_THE PROBLEM:_
Your response should be every line from the entries that includes the string "lines".

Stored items
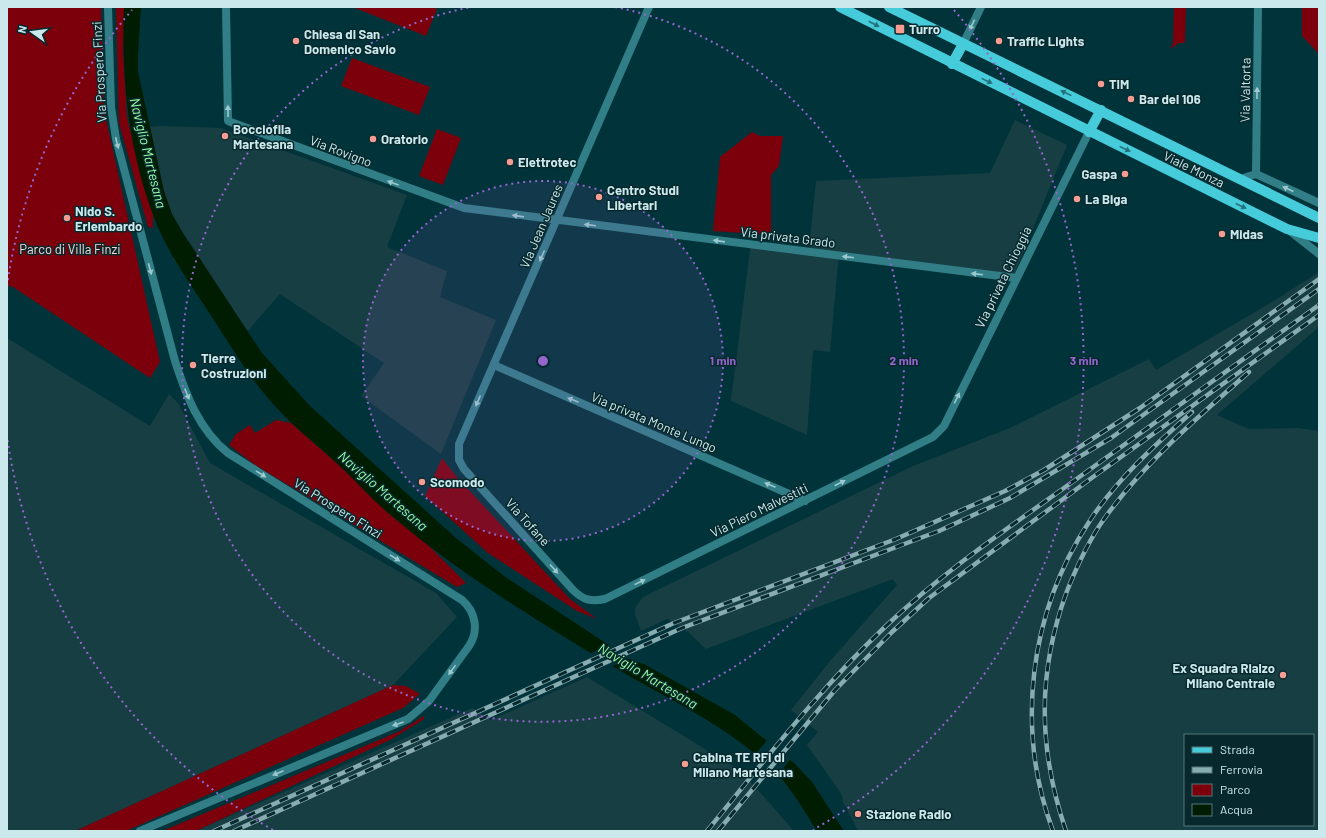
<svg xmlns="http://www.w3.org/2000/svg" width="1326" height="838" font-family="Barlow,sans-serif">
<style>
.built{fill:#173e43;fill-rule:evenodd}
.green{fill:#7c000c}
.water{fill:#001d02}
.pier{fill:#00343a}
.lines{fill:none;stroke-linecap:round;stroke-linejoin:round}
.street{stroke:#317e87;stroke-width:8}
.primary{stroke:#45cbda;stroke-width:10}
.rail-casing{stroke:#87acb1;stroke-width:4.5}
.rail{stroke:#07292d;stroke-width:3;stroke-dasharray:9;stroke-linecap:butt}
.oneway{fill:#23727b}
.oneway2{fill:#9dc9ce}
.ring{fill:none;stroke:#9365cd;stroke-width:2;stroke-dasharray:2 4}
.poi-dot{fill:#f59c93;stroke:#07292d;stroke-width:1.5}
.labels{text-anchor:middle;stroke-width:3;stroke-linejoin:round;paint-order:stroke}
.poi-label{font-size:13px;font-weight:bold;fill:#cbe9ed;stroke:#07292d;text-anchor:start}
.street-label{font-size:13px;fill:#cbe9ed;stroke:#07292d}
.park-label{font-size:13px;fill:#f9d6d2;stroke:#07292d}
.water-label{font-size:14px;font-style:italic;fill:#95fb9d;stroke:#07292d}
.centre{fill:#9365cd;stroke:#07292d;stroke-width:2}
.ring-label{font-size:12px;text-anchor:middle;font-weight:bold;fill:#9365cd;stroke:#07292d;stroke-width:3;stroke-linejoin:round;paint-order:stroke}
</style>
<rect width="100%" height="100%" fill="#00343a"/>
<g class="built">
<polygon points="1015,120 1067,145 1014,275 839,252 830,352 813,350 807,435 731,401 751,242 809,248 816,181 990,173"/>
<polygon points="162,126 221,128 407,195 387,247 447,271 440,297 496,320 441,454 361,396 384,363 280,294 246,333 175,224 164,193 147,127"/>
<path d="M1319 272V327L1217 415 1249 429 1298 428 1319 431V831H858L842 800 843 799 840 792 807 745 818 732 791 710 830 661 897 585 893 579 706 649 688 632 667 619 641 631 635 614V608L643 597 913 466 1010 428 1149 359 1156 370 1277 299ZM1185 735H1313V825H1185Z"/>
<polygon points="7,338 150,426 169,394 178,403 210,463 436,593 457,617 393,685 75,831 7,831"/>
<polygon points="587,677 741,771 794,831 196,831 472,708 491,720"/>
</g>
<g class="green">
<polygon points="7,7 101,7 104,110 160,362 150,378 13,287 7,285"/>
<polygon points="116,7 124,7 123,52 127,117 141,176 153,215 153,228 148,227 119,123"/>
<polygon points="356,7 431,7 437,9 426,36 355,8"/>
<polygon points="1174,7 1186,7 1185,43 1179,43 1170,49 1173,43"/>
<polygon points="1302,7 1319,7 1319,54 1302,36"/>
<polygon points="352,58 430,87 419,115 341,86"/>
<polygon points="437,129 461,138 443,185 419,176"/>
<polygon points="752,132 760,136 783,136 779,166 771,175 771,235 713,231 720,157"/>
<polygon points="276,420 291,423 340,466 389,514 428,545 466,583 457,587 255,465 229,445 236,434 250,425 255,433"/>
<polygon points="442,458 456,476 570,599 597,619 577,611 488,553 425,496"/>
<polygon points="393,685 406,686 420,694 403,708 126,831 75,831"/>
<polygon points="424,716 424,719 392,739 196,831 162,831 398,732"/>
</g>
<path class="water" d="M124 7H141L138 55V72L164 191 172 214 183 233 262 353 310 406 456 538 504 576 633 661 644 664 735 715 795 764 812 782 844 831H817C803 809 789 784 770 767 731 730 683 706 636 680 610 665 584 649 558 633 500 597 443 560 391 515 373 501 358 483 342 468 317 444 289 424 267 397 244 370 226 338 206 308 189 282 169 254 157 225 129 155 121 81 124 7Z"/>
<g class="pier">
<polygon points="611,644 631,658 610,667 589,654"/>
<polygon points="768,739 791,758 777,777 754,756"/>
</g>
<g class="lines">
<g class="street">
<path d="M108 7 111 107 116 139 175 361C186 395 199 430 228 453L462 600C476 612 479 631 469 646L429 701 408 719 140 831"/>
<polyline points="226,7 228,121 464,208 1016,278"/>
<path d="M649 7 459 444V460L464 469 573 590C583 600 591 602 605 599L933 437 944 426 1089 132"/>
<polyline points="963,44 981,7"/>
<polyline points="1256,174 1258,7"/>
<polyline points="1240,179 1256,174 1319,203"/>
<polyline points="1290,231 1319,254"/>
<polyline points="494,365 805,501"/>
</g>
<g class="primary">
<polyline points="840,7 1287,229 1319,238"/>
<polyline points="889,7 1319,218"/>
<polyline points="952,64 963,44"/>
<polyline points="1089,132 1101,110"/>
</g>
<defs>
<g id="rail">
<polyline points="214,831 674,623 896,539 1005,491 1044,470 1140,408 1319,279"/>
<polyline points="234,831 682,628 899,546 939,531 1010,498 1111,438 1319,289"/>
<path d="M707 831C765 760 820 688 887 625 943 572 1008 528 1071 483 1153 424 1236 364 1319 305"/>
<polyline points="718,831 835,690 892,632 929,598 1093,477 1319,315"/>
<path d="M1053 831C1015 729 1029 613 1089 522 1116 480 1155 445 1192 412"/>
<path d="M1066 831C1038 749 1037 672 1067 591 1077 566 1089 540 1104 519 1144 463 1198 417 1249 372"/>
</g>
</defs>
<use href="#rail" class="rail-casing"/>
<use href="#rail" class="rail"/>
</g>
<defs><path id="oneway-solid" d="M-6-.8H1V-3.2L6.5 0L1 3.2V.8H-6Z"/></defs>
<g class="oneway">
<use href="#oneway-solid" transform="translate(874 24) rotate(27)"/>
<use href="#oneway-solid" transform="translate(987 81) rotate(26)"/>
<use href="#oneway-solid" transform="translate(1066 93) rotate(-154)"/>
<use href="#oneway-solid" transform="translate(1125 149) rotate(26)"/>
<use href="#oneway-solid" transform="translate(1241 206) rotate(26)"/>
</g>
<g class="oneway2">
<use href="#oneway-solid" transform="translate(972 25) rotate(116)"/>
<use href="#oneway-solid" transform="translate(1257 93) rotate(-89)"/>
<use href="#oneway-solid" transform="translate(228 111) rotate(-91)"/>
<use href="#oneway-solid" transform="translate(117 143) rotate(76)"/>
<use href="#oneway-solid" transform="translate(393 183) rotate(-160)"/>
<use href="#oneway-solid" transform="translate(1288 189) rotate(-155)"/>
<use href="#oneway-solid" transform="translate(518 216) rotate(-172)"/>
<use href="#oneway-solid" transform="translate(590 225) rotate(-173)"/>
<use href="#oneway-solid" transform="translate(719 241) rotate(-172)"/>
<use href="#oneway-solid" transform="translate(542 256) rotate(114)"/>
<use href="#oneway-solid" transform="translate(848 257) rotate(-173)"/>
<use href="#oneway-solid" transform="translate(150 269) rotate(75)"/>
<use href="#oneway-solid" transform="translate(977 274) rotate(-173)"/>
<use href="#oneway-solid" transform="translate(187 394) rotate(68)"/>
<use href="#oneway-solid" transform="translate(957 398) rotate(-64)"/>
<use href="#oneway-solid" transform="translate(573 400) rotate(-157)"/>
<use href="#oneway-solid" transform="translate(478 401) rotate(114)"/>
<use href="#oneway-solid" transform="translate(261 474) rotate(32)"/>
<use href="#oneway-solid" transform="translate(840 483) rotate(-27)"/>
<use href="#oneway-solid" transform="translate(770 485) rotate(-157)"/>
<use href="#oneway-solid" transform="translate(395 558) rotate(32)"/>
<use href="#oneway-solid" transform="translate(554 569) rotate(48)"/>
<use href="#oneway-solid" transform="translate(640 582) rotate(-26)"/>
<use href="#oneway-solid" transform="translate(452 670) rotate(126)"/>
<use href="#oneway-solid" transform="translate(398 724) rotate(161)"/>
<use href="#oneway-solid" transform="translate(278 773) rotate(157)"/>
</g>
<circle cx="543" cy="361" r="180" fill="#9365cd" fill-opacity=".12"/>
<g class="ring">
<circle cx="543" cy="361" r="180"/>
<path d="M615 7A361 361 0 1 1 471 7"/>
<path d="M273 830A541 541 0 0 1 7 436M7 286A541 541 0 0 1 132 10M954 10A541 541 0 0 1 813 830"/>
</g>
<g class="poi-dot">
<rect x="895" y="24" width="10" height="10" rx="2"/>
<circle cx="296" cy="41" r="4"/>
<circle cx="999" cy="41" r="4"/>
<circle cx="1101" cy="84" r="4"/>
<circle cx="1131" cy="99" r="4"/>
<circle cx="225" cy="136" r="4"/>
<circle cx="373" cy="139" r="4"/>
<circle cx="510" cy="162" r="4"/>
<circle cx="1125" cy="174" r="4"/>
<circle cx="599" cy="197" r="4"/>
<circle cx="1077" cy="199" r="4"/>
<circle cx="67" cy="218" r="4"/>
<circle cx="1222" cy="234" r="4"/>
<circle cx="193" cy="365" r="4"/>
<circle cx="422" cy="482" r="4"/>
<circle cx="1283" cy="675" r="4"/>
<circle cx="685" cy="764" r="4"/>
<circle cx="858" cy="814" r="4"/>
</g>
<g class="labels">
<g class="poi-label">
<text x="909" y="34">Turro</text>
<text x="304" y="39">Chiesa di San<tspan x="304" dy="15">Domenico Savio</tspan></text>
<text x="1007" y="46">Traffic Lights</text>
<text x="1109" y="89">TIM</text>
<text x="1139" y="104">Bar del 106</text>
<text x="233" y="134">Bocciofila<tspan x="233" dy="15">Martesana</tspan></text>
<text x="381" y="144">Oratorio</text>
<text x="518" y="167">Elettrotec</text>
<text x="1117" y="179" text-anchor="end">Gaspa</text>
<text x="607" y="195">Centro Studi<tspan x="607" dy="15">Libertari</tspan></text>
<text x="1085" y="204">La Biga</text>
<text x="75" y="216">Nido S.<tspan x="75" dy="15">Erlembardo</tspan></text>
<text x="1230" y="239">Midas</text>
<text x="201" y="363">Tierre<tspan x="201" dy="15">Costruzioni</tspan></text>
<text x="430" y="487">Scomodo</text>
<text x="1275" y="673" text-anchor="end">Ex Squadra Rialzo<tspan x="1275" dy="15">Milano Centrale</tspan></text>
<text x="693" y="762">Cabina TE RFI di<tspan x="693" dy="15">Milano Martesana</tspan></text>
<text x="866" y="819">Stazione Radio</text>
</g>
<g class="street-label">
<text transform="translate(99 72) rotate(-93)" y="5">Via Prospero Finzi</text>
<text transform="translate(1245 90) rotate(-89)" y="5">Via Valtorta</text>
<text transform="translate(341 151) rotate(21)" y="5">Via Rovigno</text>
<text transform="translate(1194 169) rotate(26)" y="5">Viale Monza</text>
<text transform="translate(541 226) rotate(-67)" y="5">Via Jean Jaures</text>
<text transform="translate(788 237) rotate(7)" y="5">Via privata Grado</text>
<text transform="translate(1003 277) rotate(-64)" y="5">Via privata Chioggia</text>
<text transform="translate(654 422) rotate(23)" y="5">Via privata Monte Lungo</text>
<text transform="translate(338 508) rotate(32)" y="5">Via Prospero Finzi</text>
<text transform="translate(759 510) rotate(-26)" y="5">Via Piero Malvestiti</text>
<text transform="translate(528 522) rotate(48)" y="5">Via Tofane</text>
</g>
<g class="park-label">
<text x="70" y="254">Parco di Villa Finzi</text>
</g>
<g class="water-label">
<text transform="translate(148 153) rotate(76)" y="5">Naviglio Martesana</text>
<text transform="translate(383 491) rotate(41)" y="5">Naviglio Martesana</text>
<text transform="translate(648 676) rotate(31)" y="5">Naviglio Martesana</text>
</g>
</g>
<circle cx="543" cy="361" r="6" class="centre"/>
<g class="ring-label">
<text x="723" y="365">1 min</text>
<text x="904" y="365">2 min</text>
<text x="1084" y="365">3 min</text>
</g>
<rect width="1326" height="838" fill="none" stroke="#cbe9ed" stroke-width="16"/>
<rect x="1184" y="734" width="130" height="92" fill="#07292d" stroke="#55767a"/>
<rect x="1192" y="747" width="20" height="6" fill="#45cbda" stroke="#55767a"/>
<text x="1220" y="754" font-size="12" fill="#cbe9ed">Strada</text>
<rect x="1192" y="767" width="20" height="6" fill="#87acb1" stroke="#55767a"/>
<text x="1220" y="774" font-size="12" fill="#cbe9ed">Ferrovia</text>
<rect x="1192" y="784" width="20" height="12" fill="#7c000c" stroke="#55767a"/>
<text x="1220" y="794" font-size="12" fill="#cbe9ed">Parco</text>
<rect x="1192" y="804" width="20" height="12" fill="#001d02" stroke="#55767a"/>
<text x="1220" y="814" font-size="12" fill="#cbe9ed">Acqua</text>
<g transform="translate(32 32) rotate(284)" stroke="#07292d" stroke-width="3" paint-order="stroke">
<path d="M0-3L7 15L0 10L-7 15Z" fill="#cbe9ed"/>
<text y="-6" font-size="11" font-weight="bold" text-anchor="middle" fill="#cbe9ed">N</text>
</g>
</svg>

_TASK OUTPUT:_
.lines{fill:none;stroke-linecap:round;stroke-linejoin:round}
<g class="lines">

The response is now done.